Lesson learned, I guess. In the future I'm going to pull up the plants in sections over a period of weeks during water changes ever six months or so and give the substrate a good cleaning.


----------



## fishfan (Feb 19, 2006)

How do you gravel vac it. The particles are so fine they get sucked up.


----------



## John S (Jan 18, 2005)

ive had mine over three years no problems with it i i hardly ever clean it.


----------



## houseofcards (Feb 16, 2005)

I've had my tank for about 18 months without any algae issues. Why do you feel it's the eco that is giving you algae as opposed to any substrate you might have. Organic waste would build up in any substrate but the amount of time it would take to reach problem levels is probably based on the fish load, feeding schedule, plant mass, light, etc. You can gravel wash eco by squeezing the tube of the gravel wash to reduce the strength of the flow.


----------



## Bert H (Mar 2, 2004)

I have a 10 with all Eco set up now for almost 3 years, no problems. I do gravel vac whenever I uproot/replant, so entire tank probably gets done once or twice a year. Just control the flow so you don't suck up all the finer particles and you won't have any problems.


----------



## banderbe (Nov 17, 2005)

houseofcards said:


> I've had my tank for about 18 months without any algae issues. Why do you feel it's the eco that is giving you algae as opposed to any substrate you might have. Organic waste would build up in any substrate but the amount of time it would take to reach problem levels is probably based on the fish load, feeding schedule, plant mass, light, etc. You can gravel wash eco by squeezing the tube of the gravel wash to reduce the strength of the flow.


I don't really blame the eco-complete.. I phrased it wrong I guess..

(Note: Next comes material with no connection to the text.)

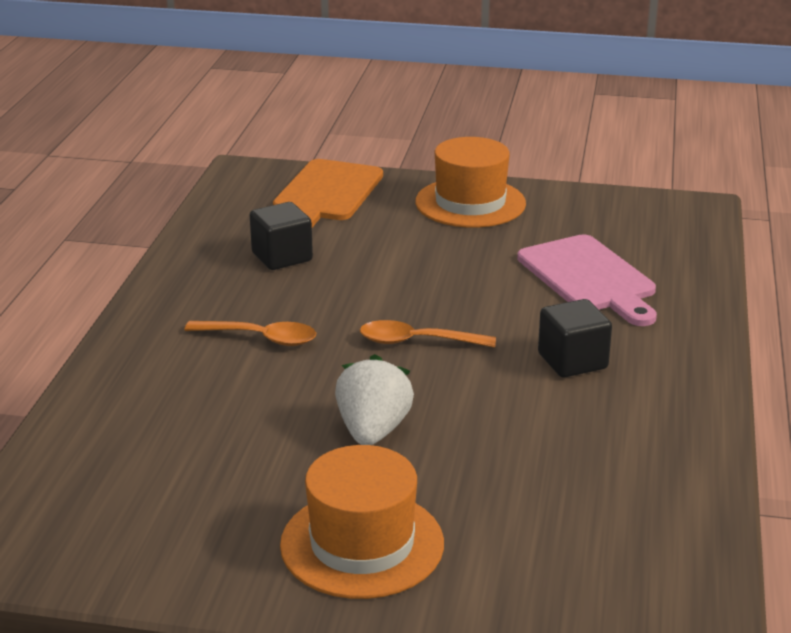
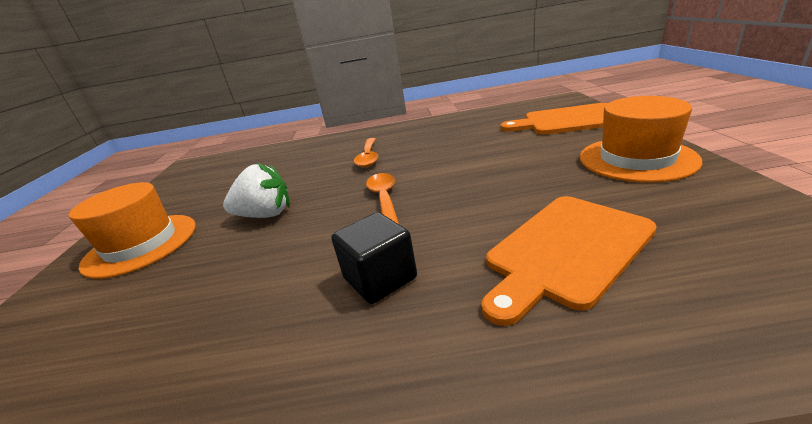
camera: 80 degrees right, 0 degrees up
black cube [250,202,313,270] -> none
pink cutting board [517,234,657,326] -> orange cutting board [481,196,657,326]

I am more interested in people who never gravel vac and their experiences with algae.


----------



## dapellegrini (Jan 18, 2007)

Depends on what you mean by gravel vac, but if you are referring to pushing your python into the substrate to any depth to remove gunk, then I would have to say I never gravel vac. I do put the python close to the bottom of the tank to suck out mulm maybe once a month or so.

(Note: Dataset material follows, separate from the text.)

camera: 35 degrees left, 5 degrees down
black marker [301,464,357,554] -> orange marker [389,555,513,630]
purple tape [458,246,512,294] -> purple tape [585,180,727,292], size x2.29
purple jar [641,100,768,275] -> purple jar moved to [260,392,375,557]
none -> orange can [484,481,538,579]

Even if I wanted to, I couldn't gravel vac as the tank is almost fully planted, leaving very little exposed substrate. It is all either hidden in a mess of stems of under my mid or foreground plants.

There is a good piece on BGA at the bottom of this page: Aquarium Algae

I will say that I have only used Eco for a short time now, but I have had aquariums for close to 20 years and have rarely had to deal with BGA (no time in recent memory)... Before Eco I used Flourite and did not gravel vac that either.


----------



## jon_the_newb (Dec 30, 2006)

I've had Eco Complete in my 29G for over a year, no algae problems at current. I don't vac at all. Water changes just come from where ever the tube settles, usually somewhere in the middle. I don't get any noticeable build up on the bottom, I think the SAE's and guppies keep anything from sitting on the bottom for too long.

Jon


----------



## Hashbaz (Apr 23, 2006)

I've only had EcoComplete for 9 months now - but here is my experience. The tank is overstocked and I do not remove dead leaves very often, so I assume I get a lot of gunk. I never clean the bottom. I have only noticed gunk building up in my hairgrass. The rest stays pretty clean. I have MTS and assume they help a lot in keeping things clean. Do you have any snails?


----------



## banderbe (Nov 17, 2005)

I tried keeping olive nerites once but they died within a day. I don't think they like soft water like mine which has a GH of ~5.


----------



## fishfan (Feb 19, 2006)

As long as the subject was brought up, does Eco-Complete retain its look after this amount of time? In other words, does it stay that dark gray/black color or do the particles dissolve over time? I haven't done much research on Eco-Complete so don't know if it breakds down with time.


----------